(Records supplied Opens)

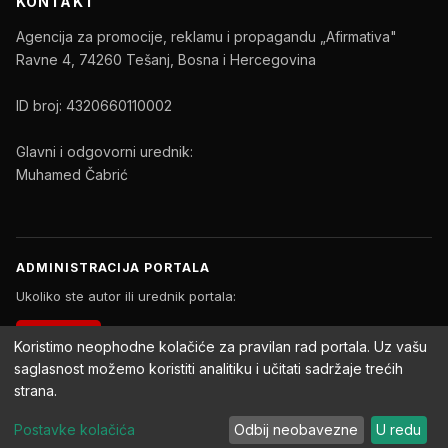
KONTAKT
Agencija za promocije, reklamu i propagandu „Afirmativa"
Ravne 4, 74260 Tešanj, Bosna i Hercegovina
ID broj: 4320660110002
Glavni i odgovorni urednik:
Muhamed Čabrić
ADMINISTRACIJA PORTALA
Ukoliko ste autor ili urednik portala:
PRIJAVA
Koristimo neophodne kolačiće za pravilan rad portala. Uz vašu
saglasnost možemo koristiti analitiku i učitati sadržaje trećih
strana.
Copyright © 2026 Afirmativa Portal. Sva prava zadržana.
Postavke kolačića
Odbij neobavezne
U redu
Impressum
Uslovi korištenja
Politika privatnosti
Postavke kolačića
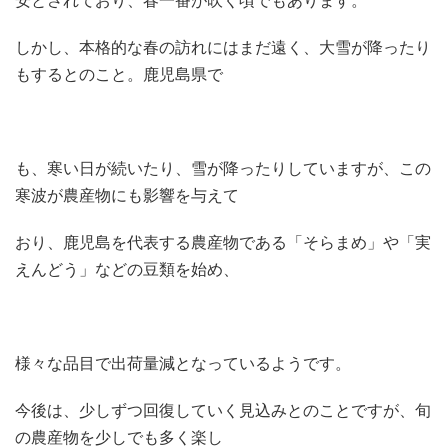
安とされており、春一番が吹く頃でもあります。
しかし、本格的な春の訪れにはまだ遠く、大雪が降ったり
もするとのこと。鹿児島県で
も、寒い日が続いたり、雪が降ったりしていますが、この
寒波が農産物にも影響を与えて
おり、鹿児島を代表する農産物である「そらまめ」や「実
えんどう」などの豆類を始め、
様々な品目で出荷量減となっているようです。
今後は、少しずつ回復していく見込みとのことですが、旬
の農産物を少しでも多く楽し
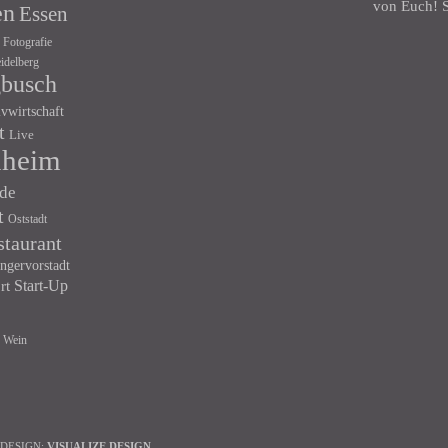
von Euch! S
en
Essen
Fotografie
idelberg
gbusch
ivwirtschaft
t
Live
heim
de
t
Oststadt
staurant
ngervorstadt
Start-Up
rt
Wein
 DESIGN:
VISUALIZE DESIGN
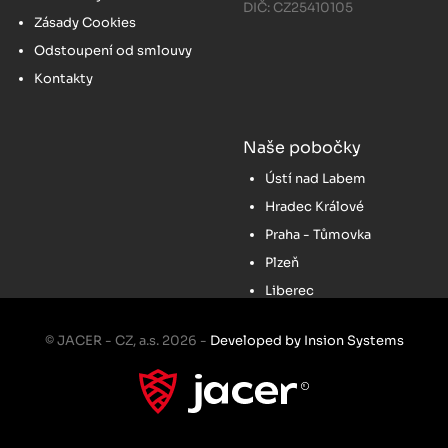
DIČ: CZ25410105
Zásady Cookies
Odstoupení od smlouvy
Kontakty
Naše pobočky
Ústí nad Labem
Hradec Králové
Praha - Tůmovka
Plzeň
Liberec
© JACER - CZ, a.s. 2026 -
Developed by Insion Systems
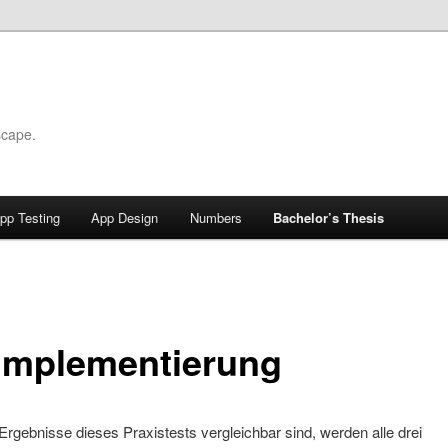
scape.
pp Testing
App Design
Numbers
Bachelor’s Thesis
 Implementierung
Ergebnisse dieses Praxistests vergleichbar sind, werden alle drei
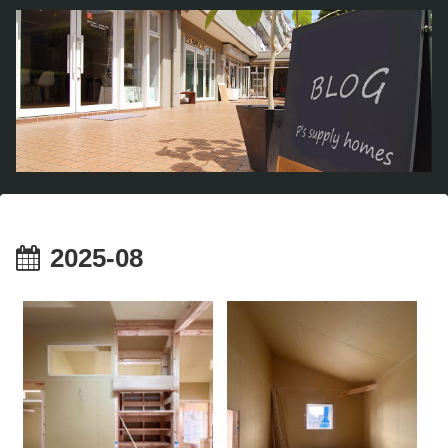
2025-08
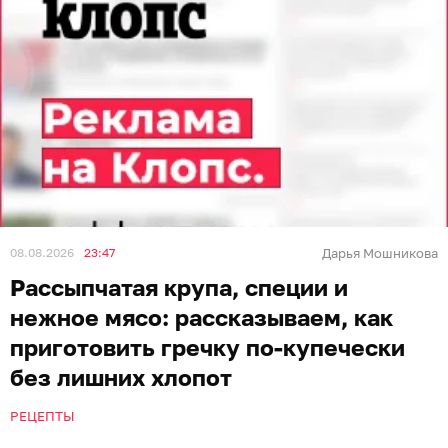
08.08.2026
23:47
Дарья Мошникова
Рассыпчатая крупа, специи и
нежное мясо: рассказываем, как
приготовить гречку по-купечески
без лишних хлопот
РЕЦЕПТЫ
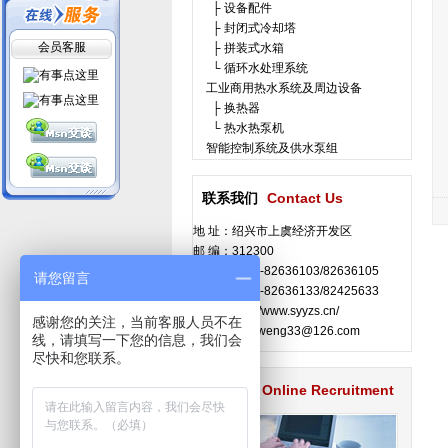
├ 设备配件
├ 封闭式冷却塔
会员客服
├ 拼装式水箱
└ 循环水处理系统
工业商用热水系统及周边设备
├ 换热器
└ 热水热泵机
智能控制系统及供水泵组
联系我们
Contact Us
地 址：绍兴市上虞经济开发区
邮 编：312300
电 话：0575-82636103/82636105
请您留言
传 真：0575-82636133/82425633
网 址：http://www.syyzs.cn/
感谢您的关注，当前客服人员不在
E-mail：laoweng33@126.com
线，请填写一下您的信息，我们会
尽快和您联系。
在线招聘
Online Recruitment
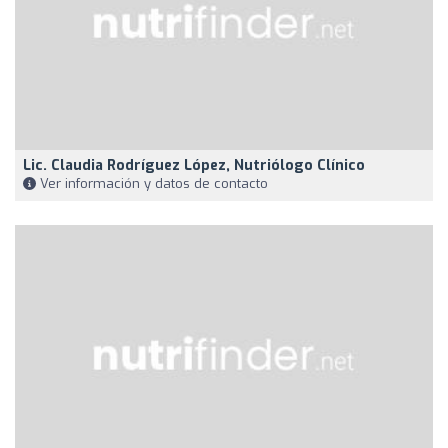
Lic. Claudia Rodríguez López, Nutriólogo Clínico
Ver información y datos de contacto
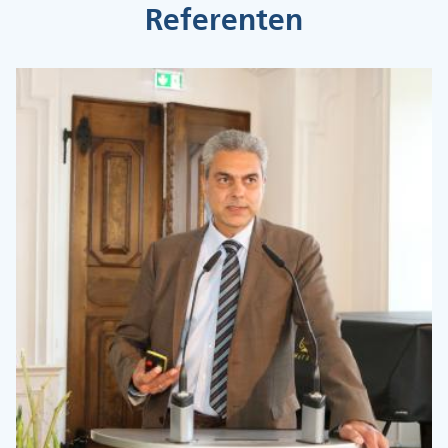
Referenten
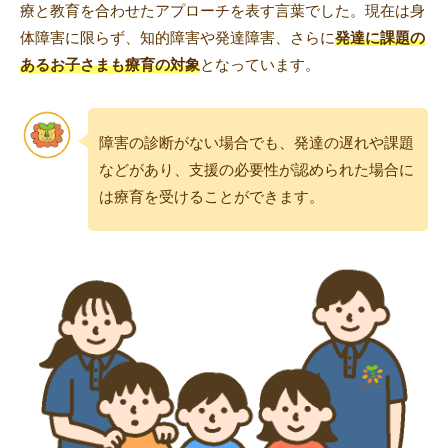
療と教育を合わせたアプローチを表す言葉でした。現在は身
体障害に限らず、知的障害や発達障害、さらに
発達に課題の
あるお子さまも療育の対象
となっています。
障害の診断がない場合でも、発達の遅れや課題
などがあり、支援の必要性が認められた場合に
は療育を受けることができます。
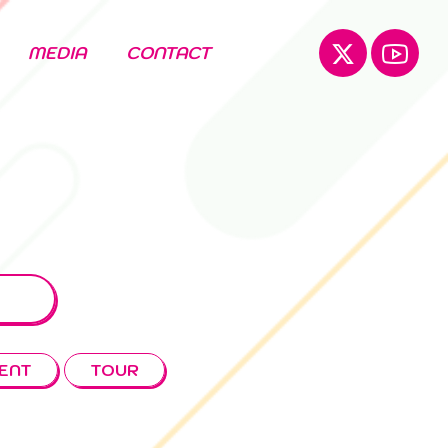
MEDIA
CONTACT
ENT
TOUR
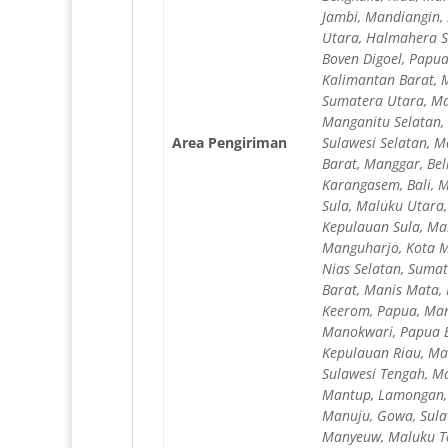
Jambi, Mandiangin,
Utara, Halmahera S
Boven Digoel, Papu
Kalimantan Barat, 
Sumatera Utara, Ma
Manganitu Selatan,
Area Pengiriman
Sulawesi Selatan, 
Barat, Manggar, Bel
Karangasem, Bali, 
Sula, Maluku Utara,
Kepulauan Sula, Ma
Manguharjo, Kota M
Nias Selatan, Sumat
Barat, Manis Mata,
Keerom, Papua, Man
Manokwari, Papua B
Kepulauan Riau, Ma
Sulawesi Tengah, Ma
Mantup, Lamongan, 
Manuju, Gowa, Sulaw
Manyeuw, Maluku Te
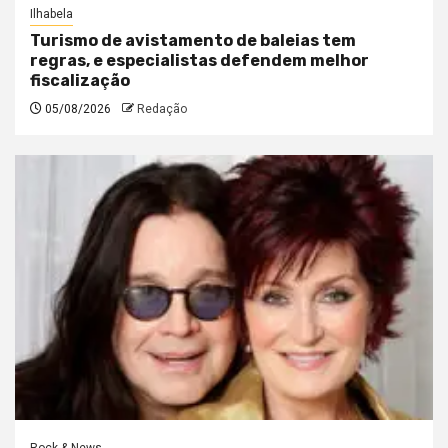
Ilhabela
Turismo de avistamento de baleias tem
regras, e especialistas defendem melhor
fiscalização
05/08/2026
Redação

(Records supplied Closes)

## Task instructions
Retype the text from every entry above, from first to last, line for line and without changes. Leave the pictures out.

## Answer space
KONTAKT
Agencija za promocije, reklamu i propagandu „Afirmativa"
Ravne 4, 74260 Tešanj, Bosna i Hercegovina
ID broj: 4320660110002
Glavni i odgovorni urednik:
Muhamed Čabrić
ADMINISTRACIJA PORTALA
Ukoliko ste autor ili urednik portala:
PRIJAVA
Koristimo neophodne kolačiće za pravilan rad portala. Uz vašu
saglasnost možemo koristiti analitiku i učitati sadržaje trećih
strana.
Copyright © 2026 Afirmativa Portal. Sva prava zadržana.
Postavke kolačića
Odbij neobavezne
U redu
Impressum
Uslovi korištenja
Politika privatnosti
Postavke kolačića
安とされており、春一番が吹く頃でもあります。
しかし、本格的な春の訪れにはまだ遠く、大雪が降ったり
もするとのこと。鹿児島県で
も、寒い日が続いたり、雪が降ったりしていますが、この
寒波が農産物にも影響を与えて
おり、鹿児島を代表する農産物である「そらまめ」や「実
えんどう」などの豆類を始め、
様々な品目で出荷量減となっているようです。
今後は、少しずつ回復していく見込みとのことですが、旬
の農産物を少しでも多く楽し
von Euch! S
en
Essen
Fotografie
idelberg
gbusch
ivwirtschaft
t
Live
heim
de
t
Oststadt
staurant
ngervorstadt
Start-Up
rt
Wein
 DESIGN:
VISUALIZE DESIGN
DIČ: CZ25410105
Zásady Cookies
Odstoupení od smlouvy
Kontakty
Naše pobočky
Ústí nad Labem
Hradec Králové
Praha - Tůmovka
Plzeň
Liberec
© JACER - CZ, a.s. 2026 -
Developed by Insion Systems
scape.
pp Testing
App Design
Numbers
Bachelor’s Thesis
 Implementierung
Ergebnisse dieses Praxistests vergleichbar sind, werden alle drei
2025-08
08.08.2026
23:47
Дарья Мошникова
Рассыпчатая крупа, специи и
нежное мясо: рассказываем, как
приготовить гречку по-купечески
без лишних хлопот
РЕЦЕПТЫ
├ 设备配件
├ 封闭式冷却塔
会员客服
├ 拼装式水箱
└ 循环水处理系统
工业商用热水系统及周边设备
├ 换热器
└ 热水热泵机
智能控制系统及供水泵组
联系我们
Contact Us
地 址：绍兴市上虞经济开发区
邮 编：312300
电 话：0575-82636103/82636105
请您留言
传 真：0575-82636133/82425633
网 址：http://www.syyzs.cn/
感谢您的关注，当前客服人员不在
E-mail：laoweng33@126.com
线，请填写一下您的信息，我们会
尽快和您联系。
在线招聘
Online Recruitment
Lic. Claudia Rodríguez López, Nutriólogo Clínico
Ver información y datos de contacto
Referenten
療と教育を合わせたアプローチを表す言葉でした。現在は身
体障害に限らず、知的障害や発達障害、さらに
発達に課題の
あるお子さまも療育の対象
となっています。
障害の診断がない場合でも、発達の遅れや課題
などがあり、支援の必要性が認められた場合に
は療育を受けることができます。
MEDIA
CONTACT
ENT
TOUR
Jambi, Mandiangin,
Utara, Halmahera S
Boven Digoel, Papu
Kalimantan Barat, 
Sumatera Utara, Ma
Manganitu Selatan,
Area Pengiriman
Sulawesi Selatan, 
Barat, Manggar, Bel
Karangasem, Bali, 
Sula, Maluku Utara,
Kepulauan Sula, Ma
Manguharjo, Kota M
Nias Selatan, Sumat
Barat, Manis Mata,
Keerom, Papua, Man
Manokwari, Papua B
Kepulauan Riau, Ma
Sulawesi Tengah, Ma
Mantup, Lamongan, 
Manuju, Gowa, Sulaw
Manyeuw, Maluku Te
Ilhabela
Turismo de avistamento de baleias tem
regras, e especialistas defendem melhor
fiscalização
05/08/2026
Redação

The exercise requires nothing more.